More concretely, even if the test is imperfect, as long as the algorithm avoids re-solving previously trained tasks, the algorithm is still guaranteed to identify a behavior basis that supports zero-shot optimal synthesis for all tasks in the family. In cases where the test is imperfect, the algorithm may take longer to converge, potentially solving more tasks than strictly necessary, but all correctness guarantees remain intact. These guarantees follow from our argument in lines 189–200 and from established results in the literature (e.g., Theorem 3 in Roijers, 2016). In short, although approximate versions of Eq. (9) may slightly increase the number of training iterations required, they do not affect the method’s correctness or result in suboptimal solutions.

We appreciate your suggestion to make this point more explicit. In the final version, we will revise Section 4.1 to more clearly state that this test is a sufficient, but not necessary, condition for optimality. We will also move portions of the discussion from Appendix E into the main text to better emphasize that its primary role is to accelerate the identification of a behavior basis.

Is the OK framework more constraining than a CCS or prior methods?

This is a great question. The set of problems solvable by the OKB is no more limited than that of previous approaches; in fact, it is broader. As shown, for example, by Alegre et al. (2022), a Coverage Convex Set (CCS) is guaranteed to contain the optimal solution to every and all tasks in the family defined in Eq. (5). Since our method can directly reconstruct any element of the CCS (and, importantly, without having to train an individual policy for each), it follows that it can optimally solve all linear problems in that family. This result is established formally in Theorem 4.3, where we prove that the OKB is at least as expressive as a CCS; that is, it can reconstruct all policies in the CCS, and potentially more.

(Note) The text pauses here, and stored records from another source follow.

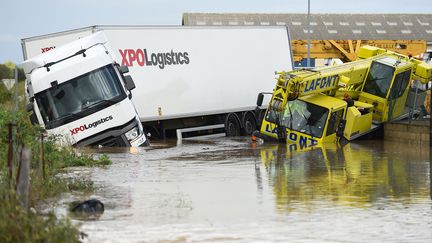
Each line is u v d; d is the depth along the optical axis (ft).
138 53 110.93
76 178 57.47
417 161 74.59
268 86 129.08
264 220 40.65
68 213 42.29
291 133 99.19
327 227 38.73
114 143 88.07
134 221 40.09
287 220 40.63
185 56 117.19
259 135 101.71
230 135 123.65
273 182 56.80
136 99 110.32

Proposition 4.4 goes further, showing that the OKB is in fact strictly more expressive than a CCS. In particular, it supports the direct reconstruction of optimal solutions not only for all linear tasks, but also for a relevant class of non-linear problems. This means that while existing methods that compute a CCS are limited to linearly expressible tasks, our method is not only guaranteed to return zero-shot optimal solutions to all such tasks, but it can also—importantly—solve a broader class of non-linear problems that previous approaches could not handle.

We hope the comments above address your questions. Please feel free to reach out with any further thoughts—we would be glad to continue the discussion. Thank you once again for your thoughtful feedback and for taking the time to carefully read our work and share your insights.

2025-08-07

I thank the authors for their answers to my questions as they helped clarify some aspects of OKB in my mind. I will keep my Accept rating.

2025-08-09

最终决定Accept (poster)

2025-09-17

The paper proposes a method to construction an option-keyboard basis, a basis of behaviors that can be used to express the solution for all MDPS within a family, within the options keyboard framework. The argument is centered around the idea of a CCS (convex coverage set), which is a set of policies that include an optimal policy for any linear task. The challenge with a CCS is that it often grows exponentially with the number of reward features. The proposed methodology incrementally constructs a basis of behavior that can express all policies in a CCS, but significantly more compactly. The authors provide empirical and theoretical results to this effect and validate on a number of simulated problems.

Reviewers brought up several key concerns during discussion - 1) limited baselines, 2) limited task complexity, 3) theoretical justification of complexity. Through the rebuttal period and discussion the authors were able to include more thorough comparisons to unsupervised RL methods, increase task complexity to other tasks like MO-supermario and provide an argument on the theoretical merits of their approach. The method does still need further validation and comparisons to make it really stand out in the literature, but it is a good addition to the community.